US equity index futures posted another record on Thursday fueled by the release of dovish FOMC meeting report, which dampened concerns of early withdrawal of cheap liquidity, thereby fueling the demand for risk:

Before the release of the report there were little questions about the path of the federal funds rate (the first increase is planned no earlier than 2024), however there was a good deal of uncertainty about duration and monthly volume of asset purchases (QE). However, officials have made it clear in the report that they want to see more improvements on the inflation side, as well as material progress in employment growth, specifically recovery of employment-to-population ratio:

The Fed progresses fairly fast on the first goal thanks to government stimulus, rebound in consumption and slow adjustment of supply, however it is still far from employment goal and in the most optimistic scenario will reach them in the first half of 2022. An important point from the report was that the path of monetary policy should change based on observable outcomes rather than forecasts.

Control of the federal funds rate (more precisely, the range of the rate) and QE in both cases implies purchases from the Treasury market, the difference is only in the maturity composition of the purchased securities. In the first case, only bonds with short maturities of up to one year are bought (more precisely, borrowed through repo); in the case of QE, the composition is selected in such a way as to influence market rates of the desired maturity, for example, 3, 5 or 10-year ones.

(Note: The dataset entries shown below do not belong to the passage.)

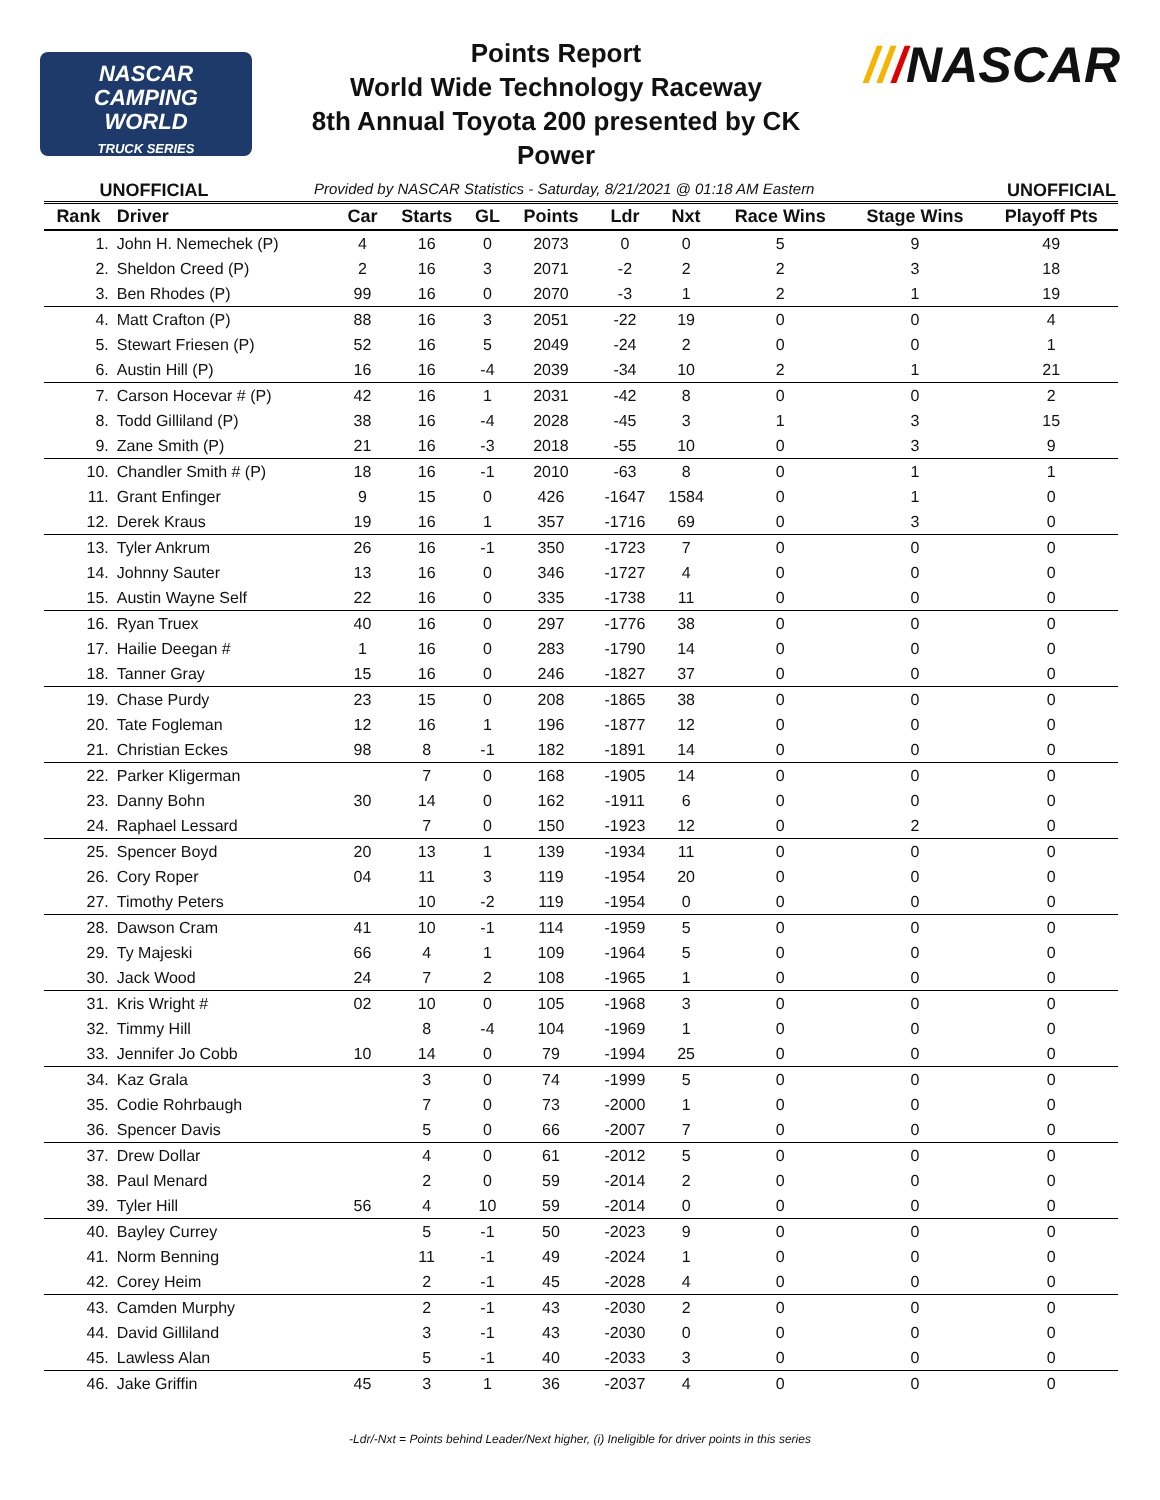NASCAR
CAMPING
WORLD
TRUCK SERIES
Points Report
World Wide Technology Raceway
8th Annual Toyota 200 presented by CK
Power
///NASCAR
UNOFFICIAL Provided by NASCAR Statistics - Saturday, 8/21/2021 @ 01:18 AM Eastern UNOFFICIAL
| Rank | Driver | Car | Starts | GL | Points | Ldr | Nxt | Race Wins | Stage Wins | Playoff Pts |
| --- | --- | --- | --- | --- | --- | --- | --- | --- | --- | --- |
| 1. | John H. Nemechek (P) | 4 | 16 | 0 | 2073 | 0 | 0 | 5 | 9 | 49 |
| 2. | Sheldon Creed (P) | 2 | 16 | 3 | 2071 | -2 | 2 | 2 | 3 | 18 |
| 3. | Ben Rhodes (P) | 99 | 16 | 0 | 2070 | -3 | 1 | 2 | 1 | 19 |
| 4. | Matt Crafton (P) | 88 | 16 | 3 | 2051 | -22 | 19 | 0 | 0 | 4 |
| 5. | Stewart Friesen (P) | 52 | 16 | 5 | 2049 | -24 | 2 | 0 | 0 | 1 |
| 6. | Austin Hill (P) | 16 | 16 | -4 | 2039 | -34 | 10 | 2 | 1 | 21 |
| 7. | Carson Hocevar # (P) | 42 | 16 | 1 | 2031 | -42 | 8 | 0 | 0 | 2 |
| 8. | Todd Gilliland (P) | 38 | 16 | -4 | 2028 | -45 | 3 | 1 | 3 | 15 |
| 9. | Zane Smith (P) | 21 | 16 | -3 | 2018 | -55 | 10 | 0 | 3 | 9 |
| 10. | Chandler Smith # (P) | 18 | 16 | -1 | 2010 | -63 | 8 | 0 | 1 | 1 |
| 11. | Grant Enfinger | 9 | 15 | 0 | 426 | -1647 | 1584 | 0 | 1 | 0 |
| 12. | Derek Kraus | 19 | 16 | 1 | 357 | -1716 | 69 | 0 | 3 | 0 |
| 13. | Tyler Ankrum | 26 | 16 | -1 | 350 | -1723 | 7 | 0 | 0 | 0 |
| 14. | Johnny Sauter | 13 | 16 | 0 | 346 | -1727 | 4 | 0 | 0 | 0 |
| 15. | Austin Wayne Self | 22 | 16 | 0 | 335 | -1738 | 11 | 0 | 0 | 0 |
| 16. | Ryan Truex | 40 | 16 | 0 | 297 | -1776 | 38 | 0 | 0 | 0 |
| 17. | Hailie Deegan # | 1 | 16 | 0 | 283 | -1790 | 14 | 0 | 0 | 0 |
| 18. | Tanner Gray | 15 | 16 | 0 | 246 | -1827 | 37 | 0 | 0 | 0 |
| 19. | Chase Purdy | 23 | 15 | 0 | 208 | -1865 | 38 | 0 | 0 | 0 |
| 20. | Tate Fogleman | 12 | 16 | 1 | 196 | -1877 | 12 | 0 | 0 | 0 |
| 21. | Christian Eckes | 98 | 8 | -1 | 182 | -1891 | 14 | 0 | 0 | 0 |
| 22. | Parker Kligerman | | 7 | 0 | 168 | -1905 | 14 | 0 | 0 | 0 |
| 23. | Danny Bohn | 30 | 14 | 0 | 162 | -1911 | 6 | 0 | 0 | 0 |
| 24. | Raphael Lessard | | 7 | 0 | 150 | -1923 | 12 | 0 | 2 | 0 |
| 25. | Spencer Boyd | 20 | 13 | 1 | 139 | -1934 | 11 | 0 | 0 | 0 |
| 26. | Cory Roper | 04 | 11 | 3 | 119 | -1954 | 20 | 0 | 0 | 0 |
| 27. | Timothy Peters | | 10 | -2 | 119 | -1954 | 0 | 0 | 0 | 0 |
| 28. | Dawson Cram | 41 | 10 | -1 | 114 | -1959 | 5 | 0 | 0 | 0 |
| 29. | Ty Majeski | 66 | 4 | 1 | 109 | -1964 | 5 | 0 | 0 | 0 |
| 30. | Jack Wood | 24 | 7 | 2 | 108 | -1965 | 1 | 0 | 0 | 0 |
| 31. | Kris Wright # | 02 | 10 | 0 | 105 | -1968 | 3 | 0 | 0 | 0 |
| 32. | Timmy Hill | | 8 | -4 | 104 | -1969 | 1 | 0 | 0 | 0 |
| 33. | Jennifer Jo Cobb | 10 | 14 | 0 | 79 | -1994 | 25 | 0 | 0 | 0 |
| 34. | Kaz Grala | | 3 | 0 | 74 | -1999 | 5 | 0 | 0 | 0 |
| 35. | Codie Rohrbaugh | | 7 | 0 | 73 | -2000 | 1 | 0 | 0 | 0 |
| 36. | Spencer Davis | | 5 | 0 | 66 | -2007 | 7 | 0 | 0 | 0 |
| 37. | Drew Dollar | | 4 | 0 | 61 | -2012 | 5 | 0 | 0 | 0 |
| 38. | Paul Menard | | 2 | 0 | 59 | -2014 | 2 | 0 | 0 | 0 |
| 39. | Tyler Hill | 56 | 4 | 10 | 59 | -2014 | 0 | 0 | 0 | 0 |
| 40. | Bayley Currey | | 5 | -1 | 50 | -2023 | 9 | 0 | 0 | 0 |
| 41. | Norm Benning | | 11 | -1 | 49 | -2024 | 1 | 0 | 0 | 0 |
| 42. | Corey Heim | | 2 | -1 | 45 | -2028 | 4 | 0 | 0 | 0 |
| 43. | Camden Murphy | | 2 | -1 | 43 | -2030 | 2 | 0 | 0 | 0 |
| 44. | David Gilliland | | 3 | -1 | 43 | -2030 | 0 | 0 | 0 | 0 |
| 45. | Lawless Alan | | 5 | -1 | 40 | -2033 | 3 | 0 | 0 | 0 |
| 46. | Jake Griffin | 45 | 3 | 1 | 36 | -2037 | 4 | 0 | 0 | 0 |
-Ldr/-Nxt = Points behind Leader/Next higher, (i) Ineligible for driver points in this series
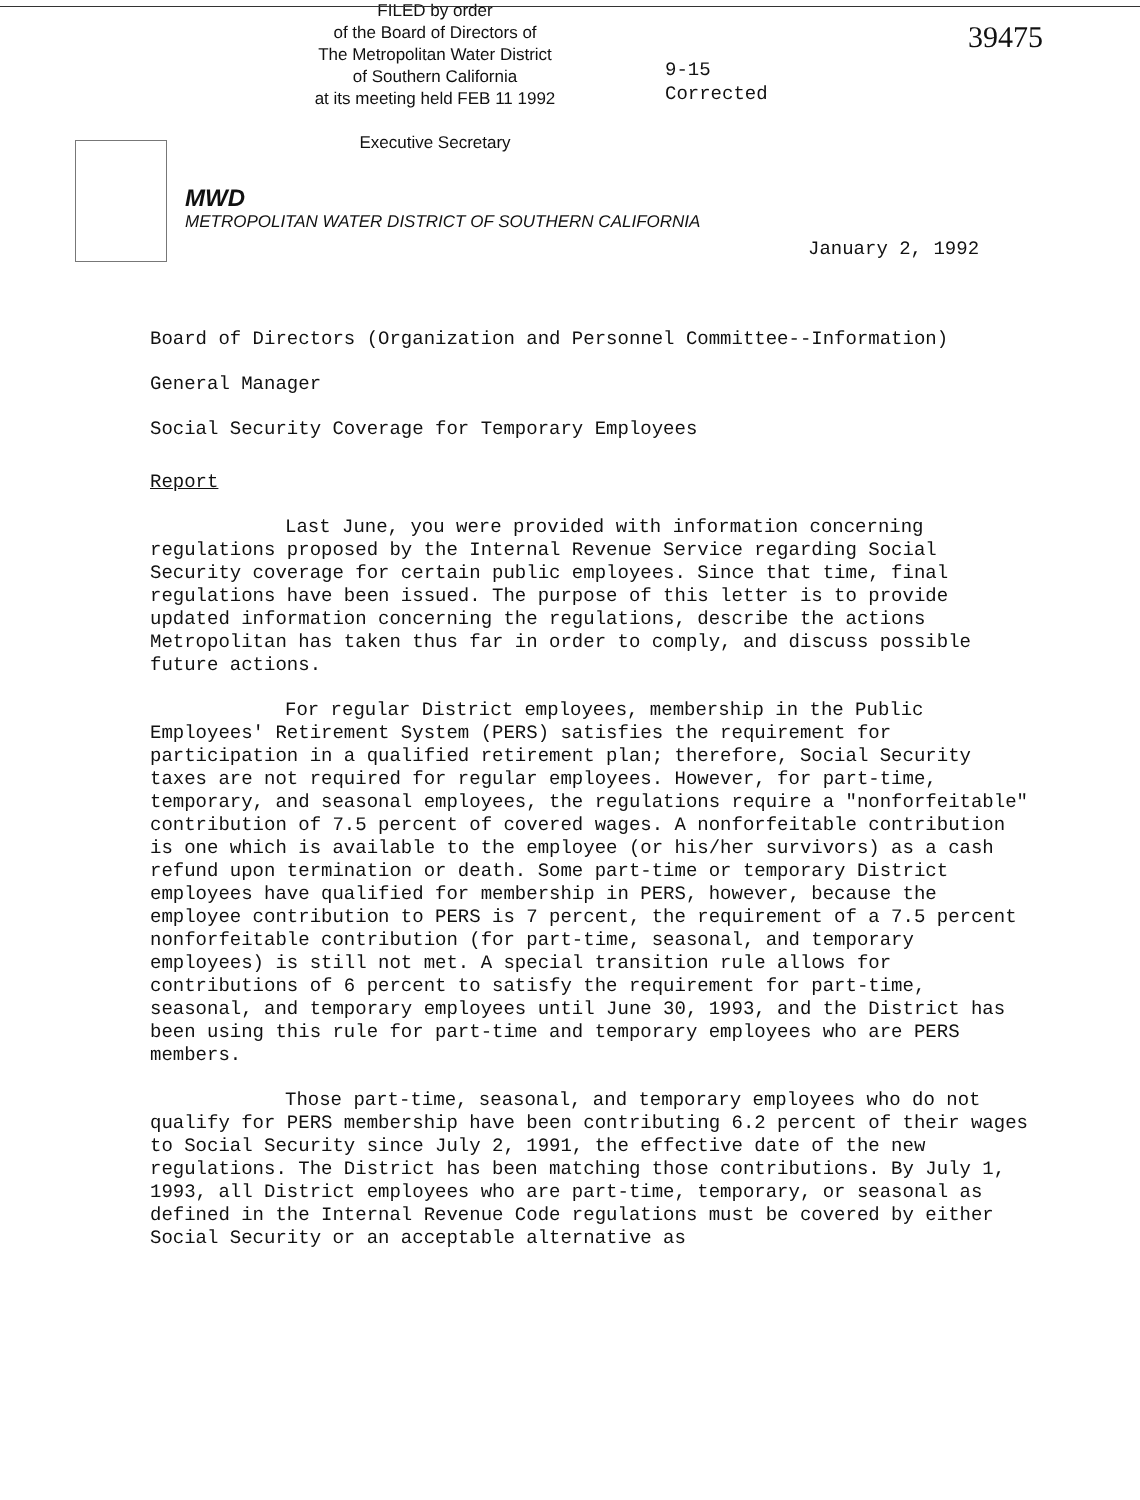FILED by order
of the Board of Directors of
The Metropolitan Water District
of Southern California
at its meeting held FEB 11 1992
Executive Secretary
MWD
METROPOLITAN WATER DISTRICT OF SOUTHERN CALIFORNIA
9-15
Corrected
39475
January 2, 1992
Board of Directors (Organization and Personnel Committee--Information)
General Manager
Social Security Coverage for Temporary Employees
Report
Last June, you were provided with information concerning regulations proposed by the Internal Revenue Service regarding Social Security coverage for certain public employees. Since that time, final regulations have been issued. The purpose of this letter is to provide updated information concerning the regulations, describe the actions Metropolitan has taken thus far in order to comply, and discuss possible future actions.
For regular District employees, membership in the Public Employees' Retirement System (PERS) satisfies the requirement for participation in a qualified retirement plan; therefore, Social Security taxes are not required for regular employees. However, for part-time, temporary, and seasonal employees, the regulations require a "nonforfeitable" contribution of 7.5 percent of covered wages. A nonforfeitable contribution is one which is available to the employee (or his/her survivors) as a cash refund upon termination or death. Some part-time or temporary District employees have qualified for membership in PERS, however, because the employee contribution to PERS is 7 percent, the requirement of a 7.5 percent nonforfeitable contribution (for part-time, seasonal, and temporary employees) is still not met. A special transition rule allows for contributions of 6 percent to satisfy the requirement for part-time, seasonal, and temporary employees until June 30, 1993, and the District has been using this rule for part-time and temporary employees who are PERS members.
Those part-time, seasonal, and temporary employees who do not qualify for PERS membership have been contributing 6.2 percent of their wages to Social Security since July 2, 1991, the effective date of the new regulations. The District has been matching those contributions. By July 1, 1993, all District employees who are part-time, temporary, or seasonal as defined in the Internal Revenue Code regulations must be covered by either Social Security or an acceptable alternative as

Across the Pond, in the absence of economic news, the ECB data on asset purchases under the Pandemic Asset Purchase Program (PEPP) will likely drive sentiment on the debt and foreign exchange markets. As economic situation worsened in the EU after introduction of the latest lockdowns, the ECB announced that it will significantly increase purchases of assets, which negatively affected the European currency. However, later it became clear that the ECB understands the word "significant" in its own way. From February to March, the purchase of assets increased from 60 to 73 billion euros, which, of course, didn’t live up to market expectations.

Today, the ECB will report how many assets were bought over the past week, and the European currency may strengthen further if the ECB once again confirms that it does not intend to deviate much from the initial asset purchase targets. It will also signal that the ECB is not so worried about the rise in market interest rates and that it sees this phenomenon as a sign of recovery.

The ECB is to release its past meeting report today, which should provide more information on the trajectory of asset purchases as part of its key monetary policy agenda.